Christina Hendricks's May Cover Story
Yes, in his invention of office queen bee Joan Harris, Mad Men's creator, Matthew Weiner, developed an unusually multi-faceted female role. But it's Christina Hendricks's preternatural, absolute inhabiting of Joanie that has made her one of television's most fascinating and heart-rending heroines of all time. Her arched, wry smile adds depth to her every-woman-for-herself bitchiness: "Peggy, this isn't China, there's no money in virginity." And the way she deploys that crazy body, alternately as supplicant, sex toy and tank, keeps Mad Men's essential question for its female viewers—whether they're dependent on men, or they're dependent on us—alive as an endless source of delicious, painful tension.
Now into the award-winning show’s sixth season, both Hendricks and Harris—who was made partner last season—find themselves mastering ever greater career challenges. But Hendricks, at 38, is in what Californians would call a good place. Recently, she and her husband of three years, fellow actor Geoffrey Arend, purchased a house in a low-key bohemian Los Angeles neighbourhood, and from this perch of domestic tranquility she’s making the transition from television to film with the same ease that she moved from teenage modelling to acting.

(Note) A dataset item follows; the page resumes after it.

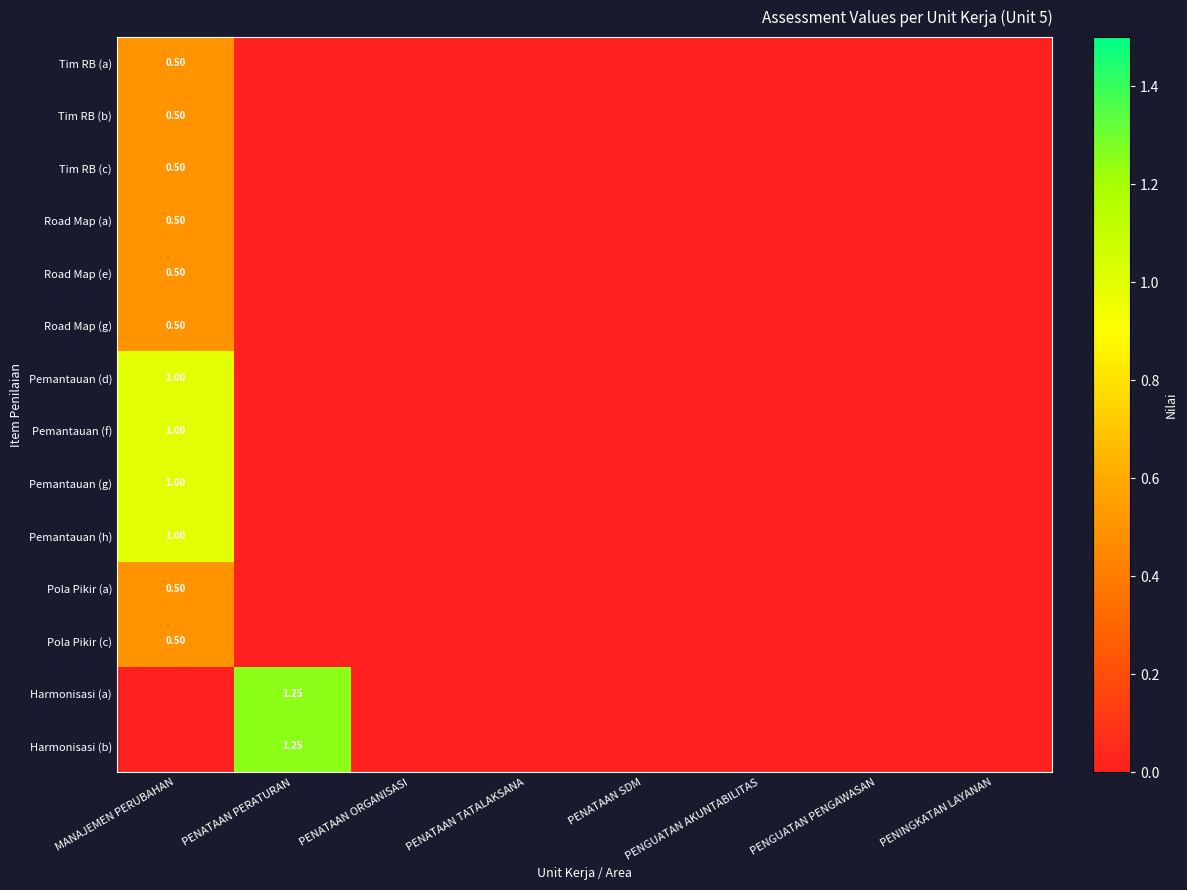

Which series has the largest range (max minus min)?

Harmonisasi (a)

Of her work with Elle Fanning (Hendricks plays her mother) in Sally Potter’s haunting Ginger & Rosa, San Francisco Chronicle film critic Mick LaSalle wrote that they “go to some bleak and wrenching places and return with the best work of their lives.” But it’s her upcoming projects that are positioning Hendricks to become the silver screen’s next big breakout star. In March, it was announced that she would be starring in the movie adaptation of Joan Didion's A Book of Common Prayer. And she'll be assuming the lead role in How to Catch a Monster, her Drive co-star Ryan Gosling's directorial debut.